PROBLEMS:
1: Summarize the walk account below in two sentences.
2: Use the walk account below to answer these:
(a) How long is the walk, in miles?
(b) By which entrance does the writer reach the University campus?
(c) Along which lane does the writer walk for a great distance in the countryside?

PROVIDED PASSAGE:

---------------

Sunday, 22 March 2015

Leeds to Harrogate 21/03/15

17.8 miles, via Headingley, Adel, Eccup, Harewood Bridge & Kirkby Overblow.

Spring, and that has me due a new attempt on my distance record, two years on from the old record on the first day of the Dales Way (ignoring the fact that I accidentally topped it last week), and a 9.10am start is due for a long day, departing Leeds station to City Square and keep on with my scheme of finding ways along streets not previously walked, taking in Quebec Street, Park Close Street and Oxford Place on my way to Calverley Street. This takes me past the General Infirmary and onto the University campus via the Willow Terrace entrance, past the hugely expanded sports centre and amongst the 1960s sprawl of split level buildings in glass and concrete, treading familiar old steps up to University Road, and on across St George's field to get a nostalgia kick for thing not seen when I last came this way. Clarendon Road leads me off campus, but the route of the day will keep me in student land for a while, taking the path along Woodhouse Moor and following the Woodhouse Lane - Headingley Lane - Otley Road axis forming the A660, taking on the Otley Run in reverse, a trail walked many times but rarely taking in more than a couple of pubs. All the way to Far Headingley, before peeling off to Weetwood Lane and into leafy suburbia, where the student accommodation is largely hidden from view, and then it's over the A6120, taking Adel Lane around a segment of this city where I could never afford to live. The Norman church of St John the Baptist is a key visiting point, and beyond the countryside awaits, pacing the roads and verges carefully along Eccup Lane for a great distance, in a landscape not seen in two years, rising to meet both the Leeds Country Way and Dales Way link before hitting the top of the Aire - Wharfe watershed, and starting the descent to the Ebor Way path, Rawden Hill and the hamlet of Low Weardley.

---------------

Stored entries:
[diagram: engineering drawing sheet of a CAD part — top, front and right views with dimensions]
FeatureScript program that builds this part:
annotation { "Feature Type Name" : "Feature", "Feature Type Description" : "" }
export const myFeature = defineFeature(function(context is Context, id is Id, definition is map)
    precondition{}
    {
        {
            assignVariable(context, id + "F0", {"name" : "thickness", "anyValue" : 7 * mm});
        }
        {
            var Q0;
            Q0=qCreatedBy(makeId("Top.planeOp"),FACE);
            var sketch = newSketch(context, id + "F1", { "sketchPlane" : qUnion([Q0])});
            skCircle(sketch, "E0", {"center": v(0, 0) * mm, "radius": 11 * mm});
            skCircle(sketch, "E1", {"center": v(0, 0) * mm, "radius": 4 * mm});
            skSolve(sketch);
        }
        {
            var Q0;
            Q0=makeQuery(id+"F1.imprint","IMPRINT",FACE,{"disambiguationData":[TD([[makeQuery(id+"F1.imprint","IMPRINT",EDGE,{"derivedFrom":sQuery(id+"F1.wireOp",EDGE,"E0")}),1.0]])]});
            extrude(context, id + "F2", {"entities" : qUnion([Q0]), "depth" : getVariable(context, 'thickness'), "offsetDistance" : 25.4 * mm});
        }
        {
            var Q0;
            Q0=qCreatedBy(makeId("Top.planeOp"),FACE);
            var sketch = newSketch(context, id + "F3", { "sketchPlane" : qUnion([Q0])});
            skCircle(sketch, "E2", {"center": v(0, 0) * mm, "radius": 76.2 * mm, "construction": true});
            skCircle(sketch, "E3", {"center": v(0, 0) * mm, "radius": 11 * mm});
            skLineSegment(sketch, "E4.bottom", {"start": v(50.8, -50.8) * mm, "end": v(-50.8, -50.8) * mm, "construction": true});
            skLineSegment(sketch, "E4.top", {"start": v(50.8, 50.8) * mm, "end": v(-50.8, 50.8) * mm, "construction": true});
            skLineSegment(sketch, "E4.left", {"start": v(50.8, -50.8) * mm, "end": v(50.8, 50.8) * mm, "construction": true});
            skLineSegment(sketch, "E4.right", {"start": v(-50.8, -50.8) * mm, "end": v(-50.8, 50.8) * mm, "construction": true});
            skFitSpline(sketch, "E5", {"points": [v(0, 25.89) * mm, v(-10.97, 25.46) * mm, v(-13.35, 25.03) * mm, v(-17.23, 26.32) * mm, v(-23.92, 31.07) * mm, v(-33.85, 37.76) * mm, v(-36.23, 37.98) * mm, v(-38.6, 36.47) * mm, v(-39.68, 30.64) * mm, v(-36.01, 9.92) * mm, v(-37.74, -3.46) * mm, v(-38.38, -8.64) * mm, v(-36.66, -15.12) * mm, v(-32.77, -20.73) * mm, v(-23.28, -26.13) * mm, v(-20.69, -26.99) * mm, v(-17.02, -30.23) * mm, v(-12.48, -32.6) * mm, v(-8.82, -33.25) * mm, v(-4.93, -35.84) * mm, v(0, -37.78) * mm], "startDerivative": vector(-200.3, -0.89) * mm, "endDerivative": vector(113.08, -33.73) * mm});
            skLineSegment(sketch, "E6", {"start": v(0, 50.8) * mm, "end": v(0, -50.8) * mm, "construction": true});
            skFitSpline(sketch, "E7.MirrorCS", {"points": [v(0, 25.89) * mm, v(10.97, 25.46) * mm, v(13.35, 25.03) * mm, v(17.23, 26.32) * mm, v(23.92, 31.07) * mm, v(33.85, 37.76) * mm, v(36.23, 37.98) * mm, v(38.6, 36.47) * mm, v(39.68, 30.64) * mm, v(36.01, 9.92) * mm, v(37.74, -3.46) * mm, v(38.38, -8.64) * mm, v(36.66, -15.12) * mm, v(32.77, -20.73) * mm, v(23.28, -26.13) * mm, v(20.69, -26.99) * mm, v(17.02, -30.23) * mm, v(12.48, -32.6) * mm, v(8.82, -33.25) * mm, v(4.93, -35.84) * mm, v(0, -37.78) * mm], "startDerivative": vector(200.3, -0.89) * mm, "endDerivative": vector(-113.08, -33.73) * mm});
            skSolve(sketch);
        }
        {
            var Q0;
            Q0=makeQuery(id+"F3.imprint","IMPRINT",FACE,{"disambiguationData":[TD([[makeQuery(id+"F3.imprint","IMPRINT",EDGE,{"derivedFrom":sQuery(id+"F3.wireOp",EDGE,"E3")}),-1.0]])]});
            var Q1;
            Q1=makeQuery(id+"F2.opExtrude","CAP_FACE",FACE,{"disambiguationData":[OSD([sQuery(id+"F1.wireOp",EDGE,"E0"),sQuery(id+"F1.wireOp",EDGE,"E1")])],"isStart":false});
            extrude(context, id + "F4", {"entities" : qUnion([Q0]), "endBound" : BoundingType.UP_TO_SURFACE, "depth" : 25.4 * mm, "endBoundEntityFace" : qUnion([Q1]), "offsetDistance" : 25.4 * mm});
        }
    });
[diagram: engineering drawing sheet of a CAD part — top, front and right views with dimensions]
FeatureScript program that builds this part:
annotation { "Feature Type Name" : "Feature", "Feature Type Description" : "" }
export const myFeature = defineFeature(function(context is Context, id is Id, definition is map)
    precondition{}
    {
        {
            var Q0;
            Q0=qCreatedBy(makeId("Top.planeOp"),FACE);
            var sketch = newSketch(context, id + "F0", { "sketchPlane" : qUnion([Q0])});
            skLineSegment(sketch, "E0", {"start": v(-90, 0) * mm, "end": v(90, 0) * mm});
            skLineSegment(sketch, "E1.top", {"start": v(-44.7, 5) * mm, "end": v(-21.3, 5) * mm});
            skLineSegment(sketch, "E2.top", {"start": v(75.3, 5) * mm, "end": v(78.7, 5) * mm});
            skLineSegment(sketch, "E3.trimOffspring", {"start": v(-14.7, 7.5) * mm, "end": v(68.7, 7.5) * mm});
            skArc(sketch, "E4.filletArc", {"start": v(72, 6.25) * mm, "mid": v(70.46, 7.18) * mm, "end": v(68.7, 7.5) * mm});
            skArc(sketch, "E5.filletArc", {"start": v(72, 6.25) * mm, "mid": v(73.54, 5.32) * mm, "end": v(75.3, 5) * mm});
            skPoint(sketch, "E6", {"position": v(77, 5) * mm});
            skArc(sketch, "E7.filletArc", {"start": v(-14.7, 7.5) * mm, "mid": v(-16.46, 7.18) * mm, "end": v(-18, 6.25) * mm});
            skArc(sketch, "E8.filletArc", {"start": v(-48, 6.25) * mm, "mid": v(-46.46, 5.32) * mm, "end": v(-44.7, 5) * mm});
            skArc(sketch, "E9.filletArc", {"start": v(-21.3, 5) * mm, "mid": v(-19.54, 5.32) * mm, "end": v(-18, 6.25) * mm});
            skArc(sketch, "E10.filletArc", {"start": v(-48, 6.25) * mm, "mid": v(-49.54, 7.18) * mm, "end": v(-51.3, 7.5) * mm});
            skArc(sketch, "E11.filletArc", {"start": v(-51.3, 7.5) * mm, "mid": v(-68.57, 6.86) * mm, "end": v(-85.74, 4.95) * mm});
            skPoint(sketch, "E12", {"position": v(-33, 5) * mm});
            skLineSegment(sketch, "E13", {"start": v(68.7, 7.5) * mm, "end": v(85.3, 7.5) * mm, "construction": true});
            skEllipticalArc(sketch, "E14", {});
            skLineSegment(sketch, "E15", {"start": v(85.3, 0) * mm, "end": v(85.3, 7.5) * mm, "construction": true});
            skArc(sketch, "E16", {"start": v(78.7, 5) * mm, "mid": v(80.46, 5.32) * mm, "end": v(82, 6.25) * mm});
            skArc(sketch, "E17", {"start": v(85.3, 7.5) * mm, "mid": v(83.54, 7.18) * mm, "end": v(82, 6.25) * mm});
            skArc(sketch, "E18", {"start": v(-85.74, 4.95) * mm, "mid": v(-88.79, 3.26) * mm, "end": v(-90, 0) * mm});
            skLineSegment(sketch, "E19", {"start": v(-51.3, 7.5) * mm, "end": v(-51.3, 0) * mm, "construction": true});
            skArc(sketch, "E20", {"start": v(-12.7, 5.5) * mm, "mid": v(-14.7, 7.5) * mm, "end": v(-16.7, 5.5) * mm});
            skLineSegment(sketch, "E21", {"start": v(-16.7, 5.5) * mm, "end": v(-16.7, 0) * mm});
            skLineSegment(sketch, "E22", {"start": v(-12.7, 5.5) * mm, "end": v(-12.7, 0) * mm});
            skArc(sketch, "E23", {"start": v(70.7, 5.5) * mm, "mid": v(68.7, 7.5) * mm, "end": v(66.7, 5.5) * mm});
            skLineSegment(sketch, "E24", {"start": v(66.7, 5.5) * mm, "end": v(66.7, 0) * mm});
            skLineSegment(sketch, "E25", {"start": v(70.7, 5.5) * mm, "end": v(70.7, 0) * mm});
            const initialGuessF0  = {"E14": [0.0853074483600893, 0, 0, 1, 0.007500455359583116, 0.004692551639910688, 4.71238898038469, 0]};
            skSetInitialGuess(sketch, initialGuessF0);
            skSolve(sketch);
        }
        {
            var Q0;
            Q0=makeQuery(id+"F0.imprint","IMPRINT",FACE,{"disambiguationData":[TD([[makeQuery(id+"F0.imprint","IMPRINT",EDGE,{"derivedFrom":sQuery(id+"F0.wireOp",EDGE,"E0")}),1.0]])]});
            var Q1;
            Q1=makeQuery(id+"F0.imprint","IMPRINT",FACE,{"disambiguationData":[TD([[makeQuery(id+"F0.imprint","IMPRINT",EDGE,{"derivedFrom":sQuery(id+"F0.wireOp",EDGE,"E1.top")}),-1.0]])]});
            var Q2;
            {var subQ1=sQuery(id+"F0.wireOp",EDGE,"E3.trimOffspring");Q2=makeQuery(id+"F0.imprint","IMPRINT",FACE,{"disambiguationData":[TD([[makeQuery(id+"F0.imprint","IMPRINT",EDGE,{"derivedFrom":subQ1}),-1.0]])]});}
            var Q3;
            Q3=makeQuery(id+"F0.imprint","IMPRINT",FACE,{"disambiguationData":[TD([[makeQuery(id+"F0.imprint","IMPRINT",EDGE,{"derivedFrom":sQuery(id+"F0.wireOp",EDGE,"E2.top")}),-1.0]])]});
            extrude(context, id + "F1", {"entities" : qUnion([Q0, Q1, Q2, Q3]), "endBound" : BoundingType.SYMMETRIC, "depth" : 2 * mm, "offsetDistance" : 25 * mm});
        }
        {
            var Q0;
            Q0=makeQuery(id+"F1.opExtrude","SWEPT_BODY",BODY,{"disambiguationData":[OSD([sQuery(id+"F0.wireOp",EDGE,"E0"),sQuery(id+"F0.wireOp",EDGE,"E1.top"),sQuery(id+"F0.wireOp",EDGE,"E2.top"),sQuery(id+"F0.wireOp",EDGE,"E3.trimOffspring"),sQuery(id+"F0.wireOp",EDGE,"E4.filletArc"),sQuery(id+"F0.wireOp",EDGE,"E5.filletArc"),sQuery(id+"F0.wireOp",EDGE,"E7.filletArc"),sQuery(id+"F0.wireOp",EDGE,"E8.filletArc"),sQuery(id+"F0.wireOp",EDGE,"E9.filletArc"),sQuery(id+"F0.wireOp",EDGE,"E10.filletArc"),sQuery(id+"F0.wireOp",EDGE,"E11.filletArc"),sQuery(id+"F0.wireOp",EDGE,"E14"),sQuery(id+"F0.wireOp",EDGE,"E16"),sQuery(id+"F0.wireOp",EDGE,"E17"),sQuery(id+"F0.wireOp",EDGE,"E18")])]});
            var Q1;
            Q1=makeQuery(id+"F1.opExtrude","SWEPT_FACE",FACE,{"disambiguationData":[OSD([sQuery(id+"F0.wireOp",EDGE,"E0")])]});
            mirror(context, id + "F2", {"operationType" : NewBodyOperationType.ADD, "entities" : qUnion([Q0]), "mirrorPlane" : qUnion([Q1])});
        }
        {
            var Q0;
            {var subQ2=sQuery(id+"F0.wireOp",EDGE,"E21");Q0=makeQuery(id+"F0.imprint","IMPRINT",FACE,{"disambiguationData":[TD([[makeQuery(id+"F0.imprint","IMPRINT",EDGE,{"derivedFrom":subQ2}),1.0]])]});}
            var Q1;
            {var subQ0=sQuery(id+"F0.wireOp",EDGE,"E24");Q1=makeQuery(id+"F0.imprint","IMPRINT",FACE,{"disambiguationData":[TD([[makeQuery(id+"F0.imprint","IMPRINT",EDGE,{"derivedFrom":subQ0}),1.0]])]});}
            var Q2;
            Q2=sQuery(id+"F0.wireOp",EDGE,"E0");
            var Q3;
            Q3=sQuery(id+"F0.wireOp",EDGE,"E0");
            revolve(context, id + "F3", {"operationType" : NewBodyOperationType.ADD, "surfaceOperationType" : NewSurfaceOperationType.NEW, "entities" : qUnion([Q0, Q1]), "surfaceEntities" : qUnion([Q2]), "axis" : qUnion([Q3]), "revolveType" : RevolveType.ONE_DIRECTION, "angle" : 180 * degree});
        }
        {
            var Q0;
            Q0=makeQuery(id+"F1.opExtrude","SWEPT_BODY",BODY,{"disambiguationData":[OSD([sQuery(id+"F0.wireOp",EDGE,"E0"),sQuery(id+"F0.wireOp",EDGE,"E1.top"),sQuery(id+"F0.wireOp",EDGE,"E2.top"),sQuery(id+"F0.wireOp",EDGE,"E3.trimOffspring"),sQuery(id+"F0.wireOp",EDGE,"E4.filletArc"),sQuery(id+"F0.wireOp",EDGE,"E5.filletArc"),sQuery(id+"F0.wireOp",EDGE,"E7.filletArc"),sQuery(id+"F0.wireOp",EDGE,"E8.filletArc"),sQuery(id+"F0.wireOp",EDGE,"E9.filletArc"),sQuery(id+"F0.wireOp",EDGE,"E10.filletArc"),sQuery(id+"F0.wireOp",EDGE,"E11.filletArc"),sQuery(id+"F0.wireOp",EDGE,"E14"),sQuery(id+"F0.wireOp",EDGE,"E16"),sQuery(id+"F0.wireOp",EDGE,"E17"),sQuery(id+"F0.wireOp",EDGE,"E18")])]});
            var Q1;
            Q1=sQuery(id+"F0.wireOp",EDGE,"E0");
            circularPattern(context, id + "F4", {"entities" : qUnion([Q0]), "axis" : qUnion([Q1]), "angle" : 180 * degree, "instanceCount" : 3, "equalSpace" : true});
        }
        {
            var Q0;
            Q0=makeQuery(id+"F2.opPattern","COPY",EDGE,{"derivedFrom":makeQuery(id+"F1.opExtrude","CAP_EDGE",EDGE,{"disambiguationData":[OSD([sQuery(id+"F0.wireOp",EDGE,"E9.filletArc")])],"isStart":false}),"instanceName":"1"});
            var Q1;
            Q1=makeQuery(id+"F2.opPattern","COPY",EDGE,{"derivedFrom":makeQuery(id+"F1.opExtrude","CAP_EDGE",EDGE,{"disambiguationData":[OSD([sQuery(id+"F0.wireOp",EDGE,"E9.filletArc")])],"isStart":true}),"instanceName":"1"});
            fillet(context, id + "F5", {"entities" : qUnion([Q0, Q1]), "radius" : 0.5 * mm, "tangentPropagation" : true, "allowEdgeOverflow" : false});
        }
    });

---------------

IN RESPONSE:
1: In spring, the writer leaves Leeds station at 9:10 a.m. on a 17.8-mile walk to Harrogate, aiming to set a new distance record. The route crosses the University campus, follows the A660 to Far Headingley, winds through leafy suburbs past the Norman church of St John the Baptist, and then runs along Eccup Lane into countryside, over the Aire–Wharfe watershed, and down toward the Ebor Way path and Low Weardley.

2:
(a) 17.8 miles
(b) The Willow Terrace entrance
(c) Eccup Lane